The Wik, Wik Way and Kugu Aboriginal people of central Western Cape York Peninsula in Far North Queensland have long been determined to establish an IPA over their traditional homelands.
The Wik, Wik Way and Kugu people, with support from the Indigenous community development organisations Wik Projects Ltd. and the Ngan Aak-Kunch Aboriginal Corporation (NAK), conducted consultation and planning phase over a 15-year period for their IPA and were successful in having their IPA declared in 2023.

Extensive community consultations were undertaken prior to this declaration, involving discourse with the region’s Traditional Owners, Indigenous community organisations and representative bodies, regional conservation and natural resource management groups, the mining industry, the local and state and federal governments, and other local and regional stakeholders.
Our Goals

There are three broad ecosystem types that dominate our country and are of environmental and cultural significance for our people and western science – wetlands, savanna woodlands and gallery and vine forests.

Wetlands

The vast wetlands landscapes of our homelands incorporate a range of ecosystems including river, creek and lake (freshwater and estuarine) systems, floodplains, lagoons, mangroves, sinkholes/swampy depressions, grass/sedgelands, saline mudflats, saltpan areas, overflow swamps and seasonally inundated woodlands.
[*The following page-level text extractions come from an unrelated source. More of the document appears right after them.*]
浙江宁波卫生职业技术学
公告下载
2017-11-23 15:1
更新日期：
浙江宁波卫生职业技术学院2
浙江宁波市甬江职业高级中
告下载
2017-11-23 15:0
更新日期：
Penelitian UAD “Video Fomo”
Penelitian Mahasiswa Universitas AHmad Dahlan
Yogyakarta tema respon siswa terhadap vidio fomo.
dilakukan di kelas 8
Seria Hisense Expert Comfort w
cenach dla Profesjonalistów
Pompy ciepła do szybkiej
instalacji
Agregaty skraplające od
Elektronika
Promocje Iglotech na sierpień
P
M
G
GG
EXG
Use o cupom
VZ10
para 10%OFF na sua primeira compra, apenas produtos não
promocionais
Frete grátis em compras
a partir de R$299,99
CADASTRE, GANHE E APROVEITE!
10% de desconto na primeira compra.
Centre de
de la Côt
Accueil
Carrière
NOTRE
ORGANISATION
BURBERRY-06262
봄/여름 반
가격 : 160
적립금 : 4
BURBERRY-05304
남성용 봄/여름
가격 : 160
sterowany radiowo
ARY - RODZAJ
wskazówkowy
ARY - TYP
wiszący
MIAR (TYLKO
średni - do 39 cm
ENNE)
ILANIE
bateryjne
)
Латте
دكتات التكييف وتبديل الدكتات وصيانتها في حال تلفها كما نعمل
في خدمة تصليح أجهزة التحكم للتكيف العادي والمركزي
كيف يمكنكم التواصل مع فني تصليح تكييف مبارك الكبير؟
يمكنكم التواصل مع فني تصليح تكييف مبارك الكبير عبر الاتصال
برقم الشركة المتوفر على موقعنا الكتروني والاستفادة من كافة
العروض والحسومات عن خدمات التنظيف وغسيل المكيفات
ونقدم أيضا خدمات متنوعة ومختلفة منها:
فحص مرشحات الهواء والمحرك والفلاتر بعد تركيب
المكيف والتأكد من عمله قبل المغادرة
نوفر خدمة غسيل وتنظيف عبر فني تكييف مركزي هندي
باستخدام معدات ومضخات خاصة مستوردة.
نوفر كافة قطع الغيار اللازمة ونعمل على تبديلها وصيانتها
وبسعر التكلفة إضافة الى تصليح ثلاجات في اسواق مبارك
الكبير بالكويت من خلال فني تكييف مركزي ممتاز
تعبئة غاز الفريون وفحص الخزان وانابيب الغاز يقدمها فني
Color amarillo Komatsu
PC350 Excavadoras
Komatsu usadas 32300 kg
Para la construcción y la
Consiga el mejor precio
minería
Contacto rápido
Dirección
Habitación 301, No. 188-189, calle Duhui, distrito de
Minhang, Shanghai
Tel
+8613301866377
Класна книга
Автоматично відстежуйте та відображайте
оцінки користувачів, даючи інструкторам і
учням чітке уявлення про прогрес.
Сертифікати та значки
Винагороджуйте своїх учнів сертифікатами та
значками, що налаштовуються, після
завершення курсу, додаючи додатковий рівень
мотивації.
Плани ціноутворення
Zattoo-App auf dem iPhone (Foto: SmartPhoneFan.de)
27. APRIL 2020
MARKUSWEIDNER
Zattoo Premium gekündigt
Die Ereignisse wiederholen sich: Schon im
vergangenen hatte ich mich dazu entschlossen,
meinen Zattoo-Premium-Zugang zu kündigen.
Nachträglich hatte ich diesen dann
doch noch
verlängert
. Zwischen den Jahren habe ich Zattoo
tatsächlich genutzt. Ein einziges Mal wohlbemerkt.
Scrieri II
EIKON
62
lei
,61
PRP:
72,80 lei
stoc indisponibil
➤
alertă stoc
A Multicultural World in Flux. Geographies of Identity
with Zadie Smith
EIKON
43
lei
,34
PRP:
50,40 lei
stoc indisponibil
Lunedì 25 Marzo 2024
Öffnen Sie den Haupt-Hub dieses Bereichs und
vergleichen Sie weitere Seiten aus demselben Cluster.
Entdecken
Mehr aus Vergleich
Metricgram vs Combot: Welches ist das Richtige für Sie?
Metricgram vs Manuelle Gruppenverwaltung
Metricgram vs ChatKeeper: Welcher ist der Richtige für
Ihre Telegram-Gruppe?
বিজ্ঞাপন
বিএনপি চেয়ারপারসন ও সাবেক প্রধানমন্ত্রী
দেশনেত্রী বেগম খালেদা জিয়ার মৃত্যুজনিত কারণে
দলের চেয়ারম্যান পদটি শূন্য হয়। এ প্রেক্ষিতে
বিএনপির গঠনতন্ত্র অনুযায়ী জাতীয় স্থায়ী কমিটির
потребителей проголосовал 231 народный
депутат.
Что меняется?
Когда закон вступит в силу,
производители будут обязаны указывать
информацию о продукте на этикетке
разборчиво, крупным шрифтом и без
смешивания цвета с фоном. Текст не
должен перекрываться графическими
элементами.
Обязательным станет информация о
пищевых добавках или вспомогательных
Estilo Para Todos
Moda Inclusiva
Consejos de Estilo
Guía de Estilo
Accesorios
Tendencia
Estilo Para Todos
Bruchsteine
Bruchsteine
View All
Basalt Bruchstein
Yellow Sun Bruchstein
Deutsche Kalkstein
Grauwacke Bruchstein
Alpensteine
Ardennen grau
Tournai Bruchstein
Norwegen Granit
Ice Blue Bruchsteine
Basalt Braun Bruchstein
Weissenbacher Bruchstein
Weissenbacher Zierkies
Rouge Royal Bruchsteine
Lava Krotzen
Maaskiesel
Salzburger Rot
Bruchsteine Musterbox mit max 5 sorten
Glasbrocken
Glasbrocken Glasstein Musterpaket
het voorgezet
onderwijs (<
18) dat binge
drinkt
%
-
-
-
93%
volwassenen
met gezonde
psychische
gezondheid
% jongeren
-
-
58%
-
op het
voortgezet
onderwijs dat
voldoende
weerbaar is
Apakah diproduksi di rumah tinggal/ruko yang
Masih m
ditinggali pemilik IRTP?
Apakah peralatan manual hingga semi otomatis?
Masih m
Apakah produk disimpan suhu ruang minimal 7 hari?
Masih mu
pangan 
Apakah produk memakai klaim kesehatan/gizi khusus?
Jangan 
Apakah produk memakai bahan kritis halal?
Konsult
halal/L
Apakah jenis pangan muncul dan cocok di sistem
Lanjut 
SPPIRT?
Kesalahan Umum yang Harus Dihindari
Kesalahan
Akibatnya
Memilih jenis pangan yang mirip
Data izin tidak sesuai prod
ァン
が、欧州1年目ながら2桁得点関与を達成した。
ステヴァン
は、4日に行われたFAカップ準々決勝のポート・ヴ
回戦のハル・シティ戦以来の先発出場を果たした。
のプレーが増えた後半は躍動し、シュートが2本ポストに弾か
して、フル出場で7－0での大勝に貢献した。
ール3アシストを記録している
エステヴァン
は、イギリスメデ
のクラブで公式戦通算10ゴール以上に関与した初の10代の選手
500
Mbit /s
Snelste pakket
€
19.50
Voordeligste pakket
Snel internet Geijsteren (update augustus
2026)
These habitats support an abundant and diverse assemblage of flora and fauna. They provide an important nursery for fish, crustaceans, and a host of other marine aquatic, and terrestrial animals.

Savanna Woodlands

Much of our inland (‘top side’) country is covered by swathes of relatively undisturbed tropical savanna woodlands. These woodlands have long supported our livelihoods through their provision of important food and other resources including materials for shelter, art and craft, and the manufacture of tools and weapons.

Gallery & Vine Forests

Compared to the woodlands that typically surround them, these forests have exceptionally high biodiversity value and are considered important refugia sites for many species of rainforest flora and fauna. Making our homeland’s gallery and vine forests a place of huge cultural significance.  They have traditionally been sites of high resource use, permanent occupation or seasonal congregation as many of our culturally important ‘places’ are located within these forests.